Work item
Using the material below, print the line that contains "grocery bag: present [318,183,380,269]", the line that contains "serving tray: present [485,395,626,475]", and every line in between, exactly and nothing else.

Excerpted data
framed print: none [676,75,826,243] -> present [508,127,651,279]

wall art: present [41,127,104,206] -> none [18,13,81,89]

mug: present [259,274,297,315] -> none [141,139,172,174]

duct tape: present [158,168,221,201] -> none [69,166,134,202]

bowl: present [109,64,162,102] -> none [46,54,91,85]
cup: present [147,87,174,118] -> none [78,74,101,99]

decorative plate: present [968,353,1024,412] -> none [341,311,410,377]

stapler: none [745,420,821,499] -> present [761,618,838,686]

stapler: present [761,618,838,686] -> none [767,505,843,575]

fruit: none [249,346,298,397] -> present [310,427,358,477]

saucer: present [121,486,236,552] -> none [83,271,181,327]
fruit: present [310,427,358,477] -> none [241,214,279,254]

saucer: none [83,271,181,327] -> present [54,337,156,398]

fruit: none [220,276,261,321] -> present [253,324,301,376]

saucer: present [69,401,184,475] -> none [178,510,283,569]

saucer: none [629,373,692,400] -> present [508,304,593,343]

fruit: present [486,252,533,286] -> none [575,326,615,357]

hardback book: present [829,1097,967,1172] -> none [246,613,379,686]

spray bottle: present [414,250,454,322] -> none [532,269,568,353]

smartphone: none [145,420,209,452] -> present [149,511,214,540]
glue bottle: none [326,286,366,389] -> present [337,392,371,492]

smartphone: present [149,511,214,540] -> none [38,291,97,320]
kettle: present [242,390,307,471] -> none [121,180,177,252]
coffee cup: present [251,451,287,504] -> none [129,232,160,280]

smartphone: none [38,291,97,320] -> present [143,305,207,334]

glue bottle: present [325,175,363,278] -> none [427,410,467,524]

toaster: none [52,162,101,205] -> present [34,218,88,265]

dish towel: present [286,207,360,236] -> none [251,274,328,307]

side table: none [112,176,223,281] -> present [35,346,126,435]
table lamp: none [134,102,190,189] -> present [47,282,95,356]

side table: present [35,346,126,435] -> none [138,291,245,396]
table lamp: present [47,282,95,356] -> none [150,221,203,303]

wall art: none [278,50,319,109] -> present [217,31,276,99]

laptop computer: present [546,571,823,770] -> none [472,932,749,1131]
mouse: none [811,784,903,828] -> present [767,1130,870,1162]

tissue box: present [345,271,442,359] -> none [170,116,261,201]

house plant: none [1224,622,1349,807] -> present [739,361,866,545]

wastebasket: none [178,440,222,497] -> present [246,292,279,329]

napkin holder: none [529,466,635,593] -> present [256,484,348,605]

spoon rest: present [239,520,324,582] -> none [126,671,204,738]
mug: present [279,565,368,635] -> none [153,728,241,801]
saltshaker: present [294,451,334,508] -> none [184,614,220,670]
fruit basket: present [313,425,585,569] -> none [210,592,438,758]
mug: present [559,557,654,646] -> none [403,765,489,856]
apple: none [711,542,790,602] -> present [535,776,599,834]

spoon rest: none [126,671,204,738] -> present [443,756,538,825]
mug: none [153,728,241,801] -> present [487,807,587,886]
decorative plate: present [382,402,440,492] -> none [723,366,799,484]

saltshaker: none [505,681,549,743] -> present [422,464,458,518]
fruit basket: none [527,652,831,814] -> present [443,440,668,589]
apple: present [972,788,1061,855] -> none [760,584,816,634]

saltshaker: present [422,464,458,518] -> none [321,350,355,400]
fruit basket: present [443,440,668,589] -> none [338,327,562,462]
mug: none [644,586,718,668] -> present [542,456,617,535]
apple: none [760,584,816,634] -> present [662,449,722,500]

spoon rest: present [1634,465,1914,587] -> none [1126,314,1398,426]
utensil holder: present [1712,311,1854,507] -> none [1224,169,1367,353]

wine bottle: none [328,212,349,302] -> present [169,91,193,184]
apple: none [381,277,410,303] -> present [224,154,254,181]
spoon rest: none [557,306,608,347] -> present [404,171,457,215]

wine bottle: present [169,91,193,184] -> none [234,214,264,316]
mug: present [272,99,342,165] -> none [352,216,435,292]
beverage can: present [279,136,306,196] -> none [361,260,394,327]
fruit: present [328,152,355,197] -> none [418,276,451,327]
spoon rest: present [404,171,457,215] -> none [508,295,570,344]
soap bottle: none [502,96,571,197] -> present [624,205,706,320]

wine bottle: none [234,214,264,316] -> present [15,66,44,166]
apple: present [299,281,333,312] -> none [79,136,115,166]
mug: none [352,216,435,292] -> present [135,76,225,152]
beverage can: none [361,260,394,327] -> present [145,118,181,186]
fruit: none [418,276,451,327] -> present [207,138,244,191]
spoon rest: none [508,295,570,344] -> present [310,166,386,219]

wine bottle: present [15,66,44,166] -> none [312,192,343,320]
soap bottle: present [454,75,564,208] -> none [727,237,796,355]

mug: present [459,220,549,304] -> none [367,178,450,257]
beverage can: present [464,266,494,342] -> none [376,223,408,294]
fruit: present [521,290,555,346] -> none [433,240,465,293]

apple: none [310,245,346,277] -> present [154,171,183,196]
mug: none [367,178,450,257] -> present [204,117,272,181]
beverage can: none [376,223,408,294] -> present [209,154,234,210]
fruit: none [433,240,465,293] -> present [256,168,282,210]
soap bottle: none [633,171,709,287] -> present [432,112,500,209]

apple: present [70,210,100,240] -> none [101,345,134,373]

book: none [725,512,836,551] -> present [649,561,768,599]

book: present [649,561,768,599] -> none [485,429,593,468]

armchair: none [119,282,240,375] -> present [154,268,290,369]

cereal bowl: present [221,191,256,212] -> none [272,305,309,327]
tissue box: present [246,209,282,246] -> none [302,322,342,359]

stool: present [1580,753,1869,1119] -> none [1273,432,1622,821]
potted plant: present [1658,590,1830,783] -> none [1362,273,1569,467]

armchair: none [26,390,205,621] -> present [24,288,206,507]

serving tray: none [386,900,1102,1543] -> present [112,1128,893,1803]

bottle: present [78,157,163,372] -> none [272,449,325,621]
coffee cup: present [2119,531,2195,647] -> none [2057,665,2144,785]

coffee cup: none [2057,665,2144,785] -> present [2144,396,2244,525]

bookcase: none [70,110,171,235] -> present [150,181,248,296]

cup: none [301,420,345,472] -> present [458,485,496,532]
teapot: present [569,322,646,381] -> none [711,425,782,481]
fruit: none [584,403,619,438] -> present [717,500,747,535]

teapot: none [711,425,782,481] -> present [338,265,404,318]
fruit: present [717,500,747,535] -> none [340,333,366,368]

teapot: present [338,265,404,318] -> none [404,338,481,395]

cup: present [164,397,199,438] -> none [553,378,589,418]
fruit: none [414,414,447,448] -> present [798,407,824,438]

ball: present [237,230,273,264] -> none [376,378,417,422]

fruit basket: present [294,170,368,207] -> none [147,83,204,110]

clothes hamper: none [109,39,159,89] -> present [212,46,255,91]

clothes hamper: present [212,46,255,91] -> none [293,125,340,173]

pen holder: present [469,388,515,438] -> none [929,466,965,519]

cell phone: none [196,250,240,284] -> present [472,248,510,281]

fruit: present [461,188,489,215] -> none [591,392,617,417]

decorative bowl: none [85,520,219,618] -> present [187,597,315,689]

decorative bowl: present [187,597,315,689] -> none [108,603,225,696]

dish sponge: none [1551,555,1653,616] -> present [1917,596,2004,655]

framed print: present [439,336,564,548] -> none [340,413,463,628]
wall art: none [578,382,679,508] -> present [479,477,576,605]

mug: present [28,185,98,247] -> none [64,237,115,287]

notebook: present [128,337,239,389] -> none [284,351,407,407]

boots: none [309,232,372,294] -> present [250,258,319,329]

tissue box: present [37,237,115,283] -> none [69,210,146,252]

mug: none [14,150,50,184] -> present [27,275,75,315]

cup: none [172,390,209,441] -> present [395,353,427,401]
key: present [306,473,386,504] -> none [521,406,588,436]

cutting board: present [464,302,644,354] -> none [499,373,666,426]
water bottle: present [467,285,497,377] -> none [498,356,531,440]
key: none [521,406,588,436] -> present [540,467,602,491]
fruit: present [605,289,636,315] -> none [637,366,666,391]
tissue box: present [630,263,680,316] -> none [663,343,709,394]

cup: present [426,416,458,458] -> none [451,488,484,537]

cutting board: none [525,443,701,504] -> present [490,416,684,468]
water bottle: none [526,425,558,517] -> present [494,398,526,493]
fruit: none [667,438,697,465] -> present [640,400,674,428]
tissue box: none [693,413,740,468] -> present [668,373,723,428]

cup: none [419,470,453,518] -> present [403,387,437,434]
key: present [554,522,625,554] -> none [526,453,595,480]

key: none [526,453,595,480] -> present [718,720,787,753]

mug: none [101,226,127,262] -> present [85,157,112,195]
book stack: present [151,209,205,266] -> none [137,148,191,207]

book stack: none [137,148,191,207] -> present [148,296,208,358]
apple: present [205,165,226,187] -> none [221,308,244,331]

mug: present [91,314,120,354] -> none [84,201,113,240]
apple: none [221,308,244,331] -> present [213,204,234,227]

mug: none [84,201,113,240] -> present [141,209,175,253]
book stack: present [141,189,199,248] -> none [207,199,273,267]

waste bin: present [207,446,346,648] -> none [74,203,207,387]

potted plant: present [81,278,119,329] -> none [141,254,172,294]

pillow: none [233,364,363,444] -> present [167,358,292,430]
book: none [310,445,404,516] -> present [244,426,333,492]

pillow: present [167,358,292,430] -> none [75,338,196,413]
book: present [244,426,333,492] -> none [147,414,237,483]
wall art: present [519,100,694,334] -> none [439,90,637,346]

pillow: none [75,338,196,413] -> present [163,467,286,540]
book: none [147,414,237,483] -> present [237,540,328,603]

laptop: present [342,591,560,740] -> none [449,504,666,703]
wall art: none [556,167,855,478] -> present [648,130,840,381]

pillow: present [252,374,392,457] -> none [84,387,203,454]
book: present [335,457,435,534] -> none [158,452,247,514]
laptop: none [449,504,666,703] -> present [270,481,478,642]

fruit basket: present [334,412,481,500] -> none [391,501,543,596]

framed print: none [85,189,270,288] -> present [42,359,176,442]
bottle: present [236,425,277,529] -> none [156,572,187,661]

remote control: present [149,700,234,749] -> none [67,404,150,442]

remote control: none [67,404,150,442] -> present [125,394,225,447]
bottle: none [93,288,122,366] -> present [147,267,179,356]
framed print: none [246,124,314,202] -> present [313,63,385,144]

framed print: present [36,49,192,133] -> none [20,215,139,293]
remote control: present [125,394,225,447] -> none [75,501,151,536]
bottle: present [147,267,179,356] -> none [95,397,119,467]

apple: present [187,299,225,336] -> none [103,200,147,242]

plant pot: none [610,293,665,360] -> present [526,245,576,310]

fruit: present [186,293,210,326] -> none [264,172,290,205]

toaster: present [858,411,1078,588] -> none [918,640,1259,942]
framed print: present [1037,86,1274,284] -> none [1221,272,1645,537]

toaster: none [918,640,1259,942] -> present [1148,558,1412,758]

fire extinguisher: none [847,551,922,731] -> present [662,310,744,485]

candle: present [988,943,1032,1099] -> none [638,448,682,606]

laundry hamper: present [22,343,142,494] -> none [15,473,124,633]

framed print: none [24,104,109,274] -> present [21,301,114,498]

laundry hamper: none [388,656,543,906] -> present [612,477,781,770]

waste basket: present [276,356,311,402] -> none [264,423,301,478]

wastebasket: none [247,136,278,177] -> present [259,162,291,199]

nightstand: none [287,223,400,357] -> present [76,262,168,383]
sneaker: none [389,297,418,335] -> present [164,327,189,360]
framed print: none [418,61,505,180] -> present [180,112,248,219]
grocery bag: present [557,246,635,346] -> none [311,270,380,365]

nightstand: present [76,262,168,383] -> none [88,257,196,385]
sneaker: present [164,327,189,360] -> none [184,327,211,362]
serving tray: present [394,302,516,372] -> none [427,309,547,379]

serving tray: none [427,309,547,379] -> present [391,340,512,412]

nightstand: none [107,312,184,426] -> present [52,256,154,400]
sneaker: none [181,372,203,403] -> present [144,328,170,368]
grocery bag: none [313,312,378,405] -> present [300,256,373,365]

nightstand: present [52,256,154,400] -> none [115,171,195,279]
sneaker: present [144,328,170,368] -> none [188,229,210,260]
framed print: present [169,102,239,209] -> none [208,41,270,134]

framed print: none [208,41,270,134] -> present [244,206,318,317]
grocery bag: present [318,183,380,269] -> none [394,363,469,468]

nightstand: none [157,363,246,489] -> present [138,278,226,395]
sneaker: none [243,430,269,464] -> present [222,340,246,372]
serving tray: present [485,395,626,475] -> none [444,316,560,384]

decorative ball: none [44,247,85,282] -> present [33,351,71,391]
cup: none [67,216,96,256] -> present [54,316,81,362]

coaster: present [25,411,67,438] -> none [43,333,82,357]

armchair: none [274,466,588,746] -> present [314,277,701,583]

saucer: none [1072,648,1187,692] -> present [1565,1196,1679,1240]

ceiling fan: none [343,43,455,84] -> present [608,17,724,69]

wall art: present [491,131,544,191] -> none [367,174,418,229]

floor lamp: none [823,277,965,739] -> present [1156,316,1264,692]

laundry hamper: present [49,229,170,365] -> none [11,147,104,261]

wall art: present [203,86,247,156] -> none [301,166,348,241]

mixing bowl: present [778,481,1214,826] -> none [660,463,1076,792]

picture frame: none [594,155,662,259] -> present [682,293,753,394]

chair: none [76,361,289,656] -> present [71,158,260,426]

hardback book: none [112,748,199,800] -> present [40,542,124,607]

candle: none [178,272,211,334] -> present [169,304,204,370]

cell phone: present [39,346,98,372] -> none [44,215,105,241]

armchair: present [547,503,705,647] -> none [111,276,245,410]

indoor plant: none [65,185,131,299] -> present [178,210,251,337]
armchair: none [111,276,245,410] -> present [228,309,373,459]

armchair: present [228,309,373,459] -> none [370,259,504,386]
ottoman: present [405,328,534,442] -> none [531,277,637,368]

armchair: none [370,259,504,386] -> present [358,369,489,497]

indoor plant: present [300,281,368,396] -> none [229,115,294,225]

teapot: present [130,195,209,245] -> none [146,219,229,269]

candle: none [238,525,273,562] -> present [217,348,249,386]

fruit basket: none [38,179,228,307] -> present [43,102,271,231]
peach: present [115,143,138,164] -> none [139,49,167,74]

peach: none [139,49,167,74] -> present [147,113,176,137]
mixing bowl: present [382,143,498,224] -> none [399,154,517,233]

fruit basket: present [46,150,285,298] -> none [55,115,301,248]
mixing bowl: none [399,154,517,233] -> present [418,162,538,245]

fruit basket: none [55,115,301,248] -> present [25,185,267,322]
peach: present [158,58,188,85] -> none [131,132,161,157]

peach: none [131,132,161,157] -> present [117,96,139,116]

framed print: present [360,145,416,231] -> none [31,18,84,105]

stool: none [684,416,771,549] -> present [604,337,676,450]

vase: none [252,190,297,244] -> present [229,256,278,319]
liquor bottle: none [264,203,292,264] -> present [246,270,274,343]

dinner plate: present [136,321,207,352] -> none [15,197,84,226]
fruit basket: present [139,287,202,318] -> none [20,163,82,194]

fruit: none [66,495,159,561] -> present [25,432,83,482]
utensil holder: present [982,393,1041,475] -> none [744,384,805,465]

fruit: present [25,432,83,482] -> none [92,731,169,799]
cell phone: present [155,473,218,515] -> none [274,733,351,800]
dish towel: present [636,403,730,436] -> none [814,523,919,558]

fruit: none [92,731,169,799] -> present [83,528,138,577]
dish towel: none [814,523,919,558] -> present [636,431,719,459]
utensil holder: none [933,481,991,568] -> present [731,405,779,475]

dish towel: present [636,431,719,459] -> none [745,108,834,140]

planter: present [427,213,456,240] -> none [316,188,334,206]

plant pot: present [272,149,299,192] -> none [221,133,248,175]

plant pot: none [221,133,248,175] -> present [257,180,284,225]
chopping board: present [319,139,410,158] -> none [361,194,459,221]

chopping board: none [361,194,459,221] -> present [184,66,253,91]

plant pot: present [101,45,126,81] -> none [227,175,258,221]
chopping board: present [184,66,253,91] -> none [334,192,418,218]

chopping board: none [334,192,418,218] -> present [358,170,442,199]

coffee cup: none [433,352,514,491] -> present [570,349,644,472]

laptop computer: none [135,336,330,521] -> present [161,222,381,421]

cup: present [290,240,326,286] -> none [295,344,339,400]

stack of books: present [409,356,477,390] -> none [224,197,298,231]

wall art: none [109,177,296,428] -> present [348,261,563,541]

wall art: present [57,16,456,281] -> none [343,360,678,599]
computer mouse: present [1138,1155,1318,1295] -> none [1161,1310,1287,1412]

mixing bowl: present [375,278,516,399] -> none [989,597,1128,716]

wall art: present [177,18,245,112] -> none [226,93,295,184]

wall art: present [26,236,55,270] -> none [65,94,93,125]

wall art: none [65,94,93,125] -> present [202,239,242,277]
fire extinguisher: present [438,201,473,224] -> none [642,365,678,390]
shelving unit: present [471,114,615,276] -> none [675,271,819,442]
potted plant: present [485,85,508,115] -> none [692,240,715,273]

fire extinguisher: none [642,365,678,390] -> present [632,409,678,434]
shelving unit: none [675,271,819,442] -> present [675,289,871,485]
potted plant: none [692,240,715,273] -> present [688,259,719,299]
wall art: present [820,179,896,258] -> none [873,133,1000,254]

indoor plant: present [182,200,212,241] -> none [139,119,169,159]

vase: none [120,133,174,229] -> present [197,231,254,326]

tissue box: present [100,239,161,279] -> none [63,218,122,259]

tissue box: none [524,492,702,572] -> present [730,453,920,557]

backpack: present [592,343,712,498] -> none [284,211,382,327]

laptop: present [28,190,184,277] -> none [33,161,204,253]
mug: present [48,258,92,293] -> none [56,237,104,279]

Exercise response
grocery bag: present [318,183,380,269] -> none [394,363,469,468]

nightstand: none [157,363,246,489] -> present [138,278,226,395]
sneaker: none [243,430,269,464] -> present [222,340,246,372]
serving tray: present [485,395,626,475] -> none [444,316,560,384]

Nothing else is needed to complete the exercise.